Los del
pueblo se estrujaron los sesos para resolver el problema que ponía en peligro
sus vidas, aunque yo sabía que lo iban a empeorar.
El antiguo
maestro de escuela, un profesor influyente venido a menos, conocía a una
persona que le había hablado de gente con poderes que iban por la capital como bienhechores
ayudando a la gente de otros poderosos, no tan buenazos.
Pues bien, decía
que estos tipos usaban una variedad infinita de habilidades, pero al final
siempre era el musculoso el que acababa con la amenaza.
Propuso que
se modificaran los tractores del pueblo y se hicieran una especie de
escavadoras ariete con las cuales aseguraba que vencerían a la montaña de
tierra. Pensaba que eran los “cacharros” instalados el otro día por el Juzgado los
que la generaban. Yo sabía que esa montaña tenía vida.
Así lo decidieron
y se tiraron todo el fin de semana construyendo esas “Derribadoras” que iban a salvar al
pueblo.
Yo intentaba
convencerles de que era absurdo todo eso y que no creía que fueran un peligro
las dos personas del Juzgado.
Pero como a
toda persona de mi edad, y de edad infantil o adolescente, no se me hizo ni el
más mínimo caso.
El domingo después
de la misa de la tarde, los dueños de las Derribadoras delante y las gentes del
pueblo detrás se acercaron a las tierras misteriosas.
Procedían a
entrar cuando la montaña, perdón, la misma Tierra se alzó con la forma de la pasada
vez y los conductores de las máquinas alteradas arremetieron contra ella (o él)

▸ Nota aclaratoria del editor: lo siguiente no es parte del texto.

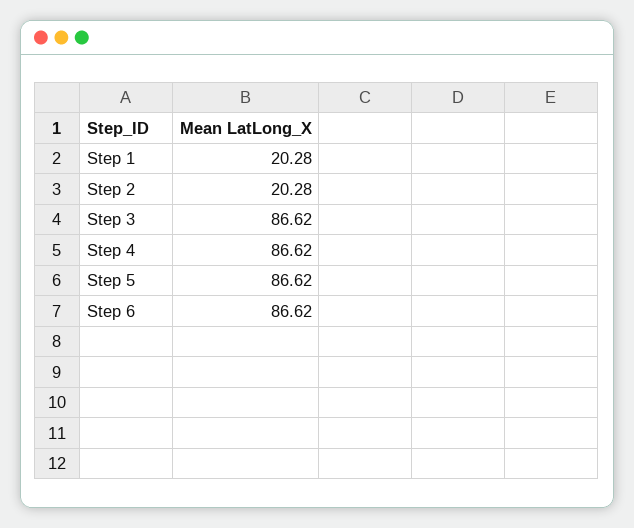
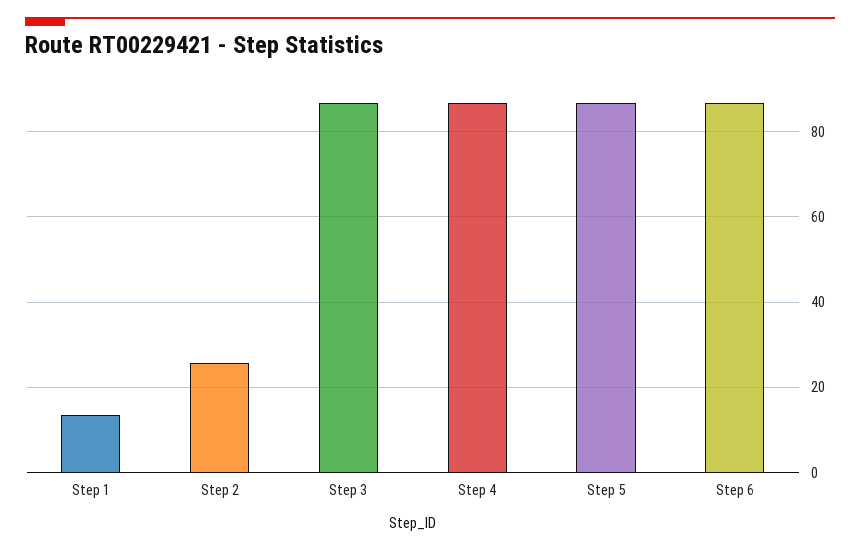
Step 1: 20.28 -> 14
Step 2: 20.28 -> 26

logrando derribarla, pero no vencerla.
Su forma
humana se disolvió estrellándose en el suelo y se pronto se convirtió en una
tormenta de arena. El ser pétreo era ahora un torbellino mortal que se metía en
la maquinaria e impedía que ésta se moviera. Todo el pueblo empezó a correr de
un lado para el otro aterrorizados. El caos se propagó al instante.
El suelo se
levantó ante mí y una voz tranquilizadora me dijo que calmara a las gentes.
Fui alzado
muy alto y, gritando, les conté a todos por qué estaba el nuevo Juzgado aquí y
lo que estaban haciendo.
Entonces pedí
a Terra, que así me enteré que el musculoso de tierra se llamaba, que abriera
las puertas del terreno para que todos vieran la maravilla de su interior.
Así lo hizo y
todo el pueblo, un poco asustado, entró y vio todo aquel paraíso de flores,
plantas, árboles y animales que existía donde antes solo había muerte.
Habían caído
en su gran error y, humillados, pidieron perdón a los dos hombres “especiales”
que habían recuperado la salud de la zona.